Good tips from Mike, a couple of comments:
When you're at the art shop buying your oil paints, I'd recommend buying a bottle of Winsor and Newton Liquin - there's two kinds, the "fine detail" is thinner than the "original" but otherwise they behave quite similarly. I find this is a good alternative to using spirits as thinner when doing glazes / washes (not pin washes) or filters or whatever you want to call them. The benefit is that, like spirit, it makes the oil paint dry faster, but it gives it, I think, an easier texture to work with. It spreads and blends more forgivingly and is less liable to streaking or breaking up the pigment. I find also you can use it instead of spirit to dampen your brush when you do the blending in point 4 of Mike's post - just a small amount, wiped off on something like a piece of card (for some reason I often use my hand...) - I often use old birthday / xmas cards for this, and for trying out your colour mix. Avoid using tissue or kitchen paper for that as I think you pick up fibres from them which then end up as tiny hairs on your model.
The other thing, relevant to using that product, and to oils generally, either thinned or unthinned with anything, is learning how fast it dries, and how it behaves at different stages of drying. Having applied some dots of paint for example, the way that paint will behave when then spread with a larger brush, depends on - how the paint was thinned, if at all, how much it has dried, and how much pressure is applied with the brush. This is hard to quantify as there are so many variables, but it is worth trying it out by say, applying some paint to a surface at several different points, then sweeping the brush across them at varying intervals.

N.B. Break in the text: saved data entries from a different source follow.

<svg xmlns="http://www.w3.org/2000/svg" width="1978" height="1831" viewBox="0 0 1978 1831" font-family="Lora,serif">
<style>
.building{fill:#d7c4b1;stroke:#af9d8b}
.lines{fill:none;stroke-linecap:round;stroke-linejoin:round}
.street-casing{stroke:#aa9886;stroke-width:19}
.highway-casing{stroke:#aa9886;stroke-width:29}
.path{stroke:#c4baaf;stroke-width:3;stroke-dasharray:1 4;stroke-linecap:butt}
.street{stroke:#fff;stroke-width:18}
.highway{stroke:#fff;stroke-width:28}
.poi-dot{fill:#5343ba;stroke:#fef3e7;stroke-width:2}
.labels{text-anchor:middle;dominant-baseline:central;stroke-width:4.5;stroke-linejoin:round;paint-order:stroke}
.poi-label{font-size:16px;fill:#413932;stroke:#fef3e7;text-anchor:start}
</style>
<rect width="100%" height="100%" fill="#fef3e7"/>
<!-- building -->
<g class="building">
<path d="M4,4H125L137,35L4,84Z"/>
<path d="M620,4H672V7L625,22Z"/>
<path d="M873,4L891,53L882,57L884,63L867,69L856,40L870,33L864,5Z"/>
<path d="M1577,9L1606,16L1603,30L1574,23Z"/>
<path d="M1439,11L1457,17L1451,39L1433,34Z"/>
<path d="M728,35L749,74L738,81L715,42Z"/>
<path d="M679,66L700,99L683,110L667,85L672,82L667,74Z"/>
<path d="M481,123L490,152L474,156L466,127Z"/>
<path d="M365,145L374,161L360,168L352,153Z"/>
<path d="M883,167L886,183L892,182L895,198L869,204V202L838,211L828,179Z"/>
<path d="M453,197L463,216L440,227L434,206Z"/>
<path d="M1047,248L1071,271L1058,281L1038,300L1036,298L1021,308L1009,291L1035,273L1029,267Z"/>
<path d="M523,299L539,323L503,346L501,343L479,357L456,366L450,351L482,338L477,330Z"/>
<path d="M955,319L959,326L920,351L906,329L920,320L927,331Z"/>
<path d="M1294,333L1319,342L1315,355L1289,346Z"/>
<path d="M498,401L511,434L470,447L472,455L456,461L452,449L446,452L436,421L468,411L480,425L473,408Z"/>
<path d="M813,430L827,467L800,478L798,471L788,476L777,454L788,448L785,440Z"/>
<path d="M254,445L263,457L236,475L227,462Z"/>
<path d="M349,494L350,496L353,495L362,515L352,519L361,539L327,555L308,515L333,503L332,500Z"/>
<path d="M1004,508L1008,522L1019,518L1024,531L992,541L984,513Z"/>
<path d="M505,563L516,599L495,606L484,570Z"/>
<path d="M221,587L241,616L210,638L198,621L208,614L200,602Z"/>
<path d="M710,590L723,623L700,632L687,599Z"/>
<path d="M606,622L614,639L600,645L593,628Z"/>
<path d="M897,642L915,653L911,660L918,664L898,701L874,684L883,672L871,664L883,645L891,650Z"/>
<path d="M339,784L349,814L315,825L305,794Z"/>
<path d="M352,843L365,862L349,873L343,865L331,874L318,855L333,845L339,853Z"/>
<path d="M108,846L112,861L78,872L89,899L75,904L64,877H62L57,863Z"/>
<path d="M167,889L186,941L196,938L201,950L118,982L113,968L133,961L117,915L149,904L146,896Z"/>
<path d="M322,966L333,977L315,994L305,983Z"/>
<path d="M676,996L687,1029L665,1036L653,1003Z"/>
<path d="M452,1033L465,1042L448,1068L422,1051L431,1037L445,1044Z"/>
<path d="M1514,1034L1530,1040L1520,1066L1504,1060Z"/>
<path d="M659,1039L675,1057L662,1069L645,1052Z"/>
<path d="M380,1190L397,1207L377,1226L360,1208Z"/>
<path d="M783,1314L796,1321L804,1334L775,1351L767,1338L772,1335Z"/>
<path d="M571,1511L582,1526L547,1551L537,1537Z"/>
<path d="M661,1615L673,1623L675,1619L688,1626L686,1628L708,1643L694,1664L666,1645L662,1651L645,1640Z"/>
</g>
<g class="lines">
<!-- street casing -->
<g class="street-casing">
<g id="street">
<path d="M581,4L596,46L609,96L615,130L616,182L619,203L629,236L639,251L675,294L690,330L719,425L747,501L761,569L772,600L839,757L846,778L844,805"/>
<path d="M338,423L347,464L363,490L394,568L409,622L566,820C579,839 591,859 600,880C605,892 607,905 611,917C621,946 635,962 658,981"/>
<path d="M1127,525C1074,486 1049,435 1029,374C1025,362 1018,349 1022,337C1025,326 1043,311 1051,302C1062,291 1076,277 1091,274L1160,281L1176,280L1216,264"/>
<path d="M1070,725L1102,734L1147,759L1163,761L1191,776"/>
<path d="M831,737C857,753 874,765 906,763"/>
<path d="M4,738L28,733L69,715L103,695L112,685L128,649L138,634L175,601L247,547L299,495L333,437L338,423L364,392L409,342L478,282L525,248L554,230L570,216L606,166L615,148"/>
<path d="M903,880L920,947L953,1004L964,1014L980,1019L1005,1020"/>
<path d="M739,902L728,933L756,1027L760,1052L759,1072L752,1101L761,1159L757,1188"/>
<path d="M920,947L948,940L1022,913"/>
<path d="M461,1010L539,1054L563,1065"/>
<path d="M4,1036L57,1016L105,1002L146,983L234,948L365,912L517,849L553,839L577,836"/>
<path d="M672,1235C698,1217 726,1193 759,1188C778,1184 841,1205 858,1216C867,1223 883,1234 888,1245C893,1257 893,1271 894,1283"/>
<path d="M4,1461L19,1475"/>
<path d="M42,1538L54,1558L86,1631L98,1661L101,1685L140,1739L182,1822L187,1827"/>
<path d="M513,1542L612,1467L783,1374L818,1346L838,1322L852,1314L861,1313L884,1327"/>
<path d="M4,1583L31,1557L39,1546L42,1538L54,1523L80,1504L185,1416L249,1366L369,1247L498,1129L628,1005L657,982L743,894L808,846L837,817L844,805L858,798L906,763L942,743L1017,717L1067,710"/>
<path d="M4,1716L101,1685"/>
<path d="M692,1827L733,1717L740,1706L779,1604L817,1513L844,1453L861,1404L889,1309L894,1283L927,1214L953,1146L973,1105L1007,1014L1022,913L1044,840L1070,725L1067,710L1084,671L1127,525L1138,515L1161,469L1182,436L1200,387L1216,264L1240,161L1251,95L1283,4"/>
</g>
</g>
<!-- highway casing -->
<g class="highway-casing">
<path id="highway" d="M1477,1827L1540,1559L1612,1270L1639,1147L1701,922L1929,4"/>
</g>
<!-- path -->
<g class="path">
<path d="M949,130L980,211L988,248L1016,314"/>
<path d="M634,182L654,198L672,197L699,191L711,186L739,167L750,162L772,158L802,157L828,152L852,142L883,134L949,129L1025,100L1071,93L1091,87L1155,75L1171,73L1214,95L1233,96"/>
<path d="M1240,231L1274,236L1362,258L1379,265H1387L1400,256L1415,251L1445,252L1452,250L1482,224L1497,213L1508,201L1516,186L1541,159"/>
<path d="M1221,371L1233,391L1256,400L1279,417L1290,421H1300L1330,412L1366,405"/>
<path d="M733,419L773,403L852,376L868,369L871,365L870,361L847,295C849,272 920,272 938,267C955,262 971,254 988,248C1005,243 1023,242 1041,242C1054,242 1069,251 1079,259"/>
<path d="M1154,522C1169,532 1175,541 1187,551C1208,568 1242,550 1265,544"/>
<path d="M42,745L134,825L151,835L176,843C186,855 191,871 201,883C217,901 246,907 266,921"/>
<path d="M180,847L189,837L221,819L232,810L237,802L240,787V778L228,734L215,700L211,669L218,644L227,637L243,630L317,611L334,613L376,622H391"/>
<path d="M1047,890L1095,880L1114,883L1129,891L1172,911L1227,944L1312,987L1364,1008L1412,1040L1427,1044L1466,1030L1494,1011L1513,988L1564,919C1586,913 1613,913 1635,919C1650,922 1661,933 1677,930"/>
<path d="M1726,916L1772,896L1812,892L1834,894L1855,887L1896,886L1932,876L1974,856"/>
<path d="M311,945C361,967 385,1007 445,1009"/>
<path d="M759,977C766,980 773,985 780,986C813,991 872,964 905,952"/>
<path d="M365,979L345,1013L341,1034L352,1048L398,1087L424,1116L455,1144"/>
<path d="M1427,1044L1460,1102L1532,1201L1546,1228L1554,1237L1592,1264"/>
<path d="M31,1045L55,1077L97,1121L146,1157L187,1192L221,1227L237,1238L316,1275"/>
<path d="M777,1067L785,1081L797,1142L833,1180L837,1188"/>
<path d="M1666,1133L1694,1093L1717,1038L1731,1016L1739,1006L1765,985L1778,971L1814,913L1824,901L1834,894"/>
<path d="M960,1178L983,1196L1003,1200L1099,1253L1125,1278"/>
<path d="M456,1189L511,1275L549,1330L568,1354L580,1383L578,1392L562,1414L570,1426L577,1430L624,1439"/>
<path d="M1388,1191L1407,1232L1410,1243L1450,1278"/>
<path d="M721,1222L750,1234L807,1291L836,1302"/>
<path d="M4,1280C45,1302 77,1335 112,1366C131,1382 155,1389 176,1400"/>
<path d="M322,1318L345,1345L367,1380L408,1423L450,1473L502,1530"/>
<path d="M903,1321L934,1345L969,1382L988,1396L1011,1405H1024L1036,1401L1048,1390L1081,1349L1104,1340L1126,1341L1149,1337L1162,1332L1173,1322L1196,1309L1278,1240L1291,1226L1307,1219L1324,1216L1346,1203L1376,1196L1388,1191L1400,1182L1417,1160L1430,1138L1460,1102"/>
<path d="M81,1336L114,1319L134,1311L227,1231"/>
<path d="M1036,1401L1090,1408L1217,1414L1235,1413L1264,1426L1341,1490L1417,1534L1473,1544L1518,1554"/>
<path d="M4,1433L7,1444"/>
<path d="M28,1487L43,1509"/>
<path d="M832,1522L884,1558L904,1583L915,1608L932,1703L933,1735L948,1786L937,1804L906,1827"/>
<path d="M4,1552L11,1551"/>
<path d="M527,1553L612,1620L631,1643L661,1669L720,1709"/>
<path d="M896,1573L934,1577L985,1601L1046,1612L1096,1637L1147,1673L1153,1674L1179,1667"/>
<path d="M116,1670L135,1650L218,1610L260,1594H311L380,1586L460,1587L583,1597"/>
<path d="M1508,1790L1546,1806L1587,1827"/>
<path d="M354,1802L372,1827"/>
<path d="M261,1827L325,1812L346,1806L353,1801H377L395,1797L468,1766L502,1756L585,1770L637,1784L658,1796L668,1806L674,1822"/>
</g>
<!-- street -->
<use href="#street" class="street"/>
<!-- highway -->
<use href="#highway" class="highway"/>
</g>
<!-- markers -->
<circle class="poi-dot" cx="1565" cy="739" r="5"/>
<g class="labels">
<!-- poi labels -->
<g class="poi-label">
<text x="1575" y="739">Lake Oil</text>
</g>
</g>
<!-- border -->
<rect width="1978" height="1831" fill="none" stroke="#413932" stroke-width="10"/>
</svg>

If you sweep across paint that has only just been applied, you may just sweep it all off, or leave a very thin and subtle film. Giving it 10 mins you will find more paint remains but it spreads very easily across a large area. Leave it for 30 mins for example and you may find that you can now work the paint much harder with the brush but more easily attain a shaded finish - where the paint doesn't spread very far from the original application, so you get a strong fading from dark to light.

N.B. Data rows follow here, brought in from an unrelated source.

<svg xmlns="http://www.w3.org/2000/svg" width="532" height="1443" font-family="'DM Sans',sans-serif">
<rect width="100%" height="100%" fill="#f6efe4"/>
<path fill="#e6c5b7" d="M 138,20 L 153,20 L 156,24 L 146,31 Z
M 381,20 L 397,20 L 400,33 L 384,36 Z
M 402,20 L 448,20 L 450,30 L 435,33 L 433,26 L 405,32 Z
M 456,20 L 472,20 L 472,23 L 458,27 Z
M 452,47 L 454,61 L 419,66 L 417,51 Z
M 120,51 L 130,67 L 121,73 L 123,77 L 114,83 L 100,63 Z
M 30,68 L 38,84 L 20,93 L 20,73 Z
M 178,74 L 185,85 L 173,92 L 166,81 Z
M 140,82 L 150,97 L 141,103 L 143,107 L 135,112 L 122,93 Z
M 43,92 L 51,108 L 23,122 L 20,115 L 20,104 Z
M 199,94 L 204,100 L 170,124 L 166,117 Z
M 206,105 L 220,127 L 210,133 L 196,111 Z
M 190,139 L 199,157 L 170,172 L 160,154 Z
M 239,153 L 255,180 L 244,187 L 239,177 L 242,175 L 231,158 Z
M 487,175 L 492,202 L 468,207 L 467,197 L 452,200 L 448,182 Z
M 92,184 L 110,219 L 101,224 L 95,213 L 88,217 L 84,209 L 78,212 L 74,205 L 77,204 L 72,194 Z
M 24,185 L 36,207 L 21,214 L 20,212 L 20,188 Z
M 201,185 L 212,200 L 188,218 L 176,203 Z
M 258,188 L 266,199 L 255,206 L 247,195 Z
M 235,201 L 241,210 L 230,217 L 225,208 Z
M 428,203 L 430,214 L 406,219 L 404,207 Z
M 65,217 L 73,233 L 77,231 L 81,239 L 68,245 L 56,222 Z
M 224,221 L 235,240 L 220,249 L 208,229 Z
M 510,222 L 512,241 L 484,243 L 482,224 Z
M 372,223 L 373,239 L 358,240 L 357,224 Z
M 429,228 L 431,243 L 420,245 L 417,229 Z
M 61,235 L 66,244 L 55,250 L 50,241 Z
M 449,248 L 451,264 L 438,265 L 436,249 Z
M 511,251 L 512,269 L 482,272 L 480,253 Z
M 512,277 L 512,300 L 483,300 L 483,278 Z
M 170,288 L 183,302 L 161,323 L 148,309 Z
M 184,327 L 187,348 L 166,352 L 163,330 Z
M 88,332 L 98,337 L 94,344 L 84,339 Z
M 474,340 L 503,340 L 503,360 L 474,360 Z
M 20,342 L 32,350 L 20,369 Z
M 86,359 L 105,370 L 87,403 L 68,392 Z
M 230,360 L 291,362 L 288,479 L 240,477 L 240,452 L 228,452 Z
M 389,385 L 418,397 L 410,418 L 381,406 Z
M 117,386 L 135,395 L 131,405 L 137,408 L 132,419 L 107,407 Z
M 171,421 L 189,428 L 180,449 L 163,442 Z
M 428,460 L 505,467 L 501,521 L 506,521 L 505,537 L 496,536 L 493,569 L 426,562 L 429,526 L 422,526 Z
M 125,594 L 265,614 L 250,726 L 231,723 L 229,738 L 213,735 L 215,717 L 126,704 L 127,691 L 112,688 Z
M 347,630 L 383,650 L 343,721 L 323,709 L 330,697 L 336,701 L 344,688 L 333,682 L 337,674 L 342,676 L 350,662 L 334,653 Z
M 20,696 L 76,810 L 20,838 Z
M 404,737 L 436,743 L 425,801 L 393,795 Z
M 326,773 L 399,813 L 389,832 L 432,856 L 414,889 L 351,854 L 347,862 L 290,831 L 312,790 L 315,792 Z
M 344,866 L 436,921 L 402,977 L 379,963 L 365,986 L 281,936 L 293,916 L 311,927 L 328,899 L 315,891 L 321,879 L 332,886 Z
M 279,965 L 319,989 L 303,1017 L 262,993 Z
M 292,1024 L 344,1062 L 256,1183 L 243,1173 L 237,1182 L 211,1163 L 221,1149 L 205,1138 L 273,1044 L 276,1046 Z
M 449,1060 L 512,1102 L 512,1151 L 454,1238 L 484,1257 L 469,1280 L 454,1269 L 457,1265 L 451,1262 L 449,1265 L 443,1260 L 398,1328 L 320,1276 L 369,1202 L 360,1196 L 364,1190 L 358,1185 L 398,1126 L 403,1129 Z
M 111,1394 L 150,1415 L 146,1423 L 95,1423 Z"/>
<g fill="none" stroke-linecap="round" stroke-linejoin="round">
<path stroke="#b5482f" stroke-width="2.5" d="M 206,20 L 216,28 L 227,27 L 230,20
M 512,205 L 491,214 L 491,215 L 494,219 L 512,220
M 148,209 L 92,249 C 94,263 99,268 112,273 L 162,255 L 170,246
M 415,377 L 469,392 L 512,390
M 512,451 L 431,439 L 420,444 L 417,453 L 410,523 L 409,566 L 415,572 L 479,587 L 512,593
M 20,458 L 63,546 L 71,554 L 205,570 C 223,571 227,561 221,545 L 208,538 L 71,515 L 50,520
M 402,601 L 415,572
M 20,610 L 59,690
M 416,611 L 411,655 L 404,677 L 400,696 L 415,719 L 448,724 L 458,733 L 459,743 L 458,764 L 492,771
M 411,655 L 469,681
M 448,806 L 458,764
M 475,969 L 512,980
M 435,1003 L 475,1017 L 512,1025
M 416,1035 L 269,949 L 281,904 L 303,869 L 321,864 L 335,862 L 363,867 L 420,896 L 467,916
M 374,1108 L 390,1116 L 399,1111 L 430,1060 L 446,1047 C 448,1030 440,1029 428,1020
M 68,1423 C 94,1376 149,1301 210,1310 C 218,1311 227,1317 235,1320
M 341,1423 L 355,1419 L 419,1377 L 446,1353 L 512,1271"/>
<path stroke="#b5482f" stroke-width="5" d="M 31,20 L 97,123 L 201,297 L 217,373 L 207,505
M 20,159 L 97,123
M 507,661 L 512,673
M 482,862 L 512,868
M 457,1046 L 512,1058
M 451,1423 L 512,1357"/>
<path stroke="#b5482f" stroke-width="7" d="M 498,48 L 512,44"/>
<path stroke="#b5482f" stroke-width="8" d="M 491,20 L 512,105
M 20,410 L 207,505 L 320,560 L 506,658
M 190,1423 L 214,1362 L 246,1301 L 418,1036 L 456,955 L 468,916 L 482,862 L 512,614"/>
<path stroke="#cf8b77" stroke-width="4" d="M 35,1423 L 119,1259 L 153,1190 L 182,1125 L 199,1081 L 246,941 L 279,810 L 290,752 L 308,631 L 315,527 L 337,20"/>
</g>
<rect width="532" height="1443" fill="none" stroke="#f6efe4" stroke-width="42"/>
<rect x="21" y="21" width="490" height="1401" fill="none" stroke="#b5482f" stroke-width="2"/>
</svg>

This might sound a bit obscure, but I think it is one of the things that enables you to get the effect you want by understanding how the oil paints work at various stages of drying, and how to control that drying speed, and when to intervene with the paint. The slow drying time, as Mike suggested, is both a pain, but is mostly what makes them so versatile and controllable.
You can always speed up drying times, especially in the winter, by keeping the model near the radiator (so long as it doesn't warp).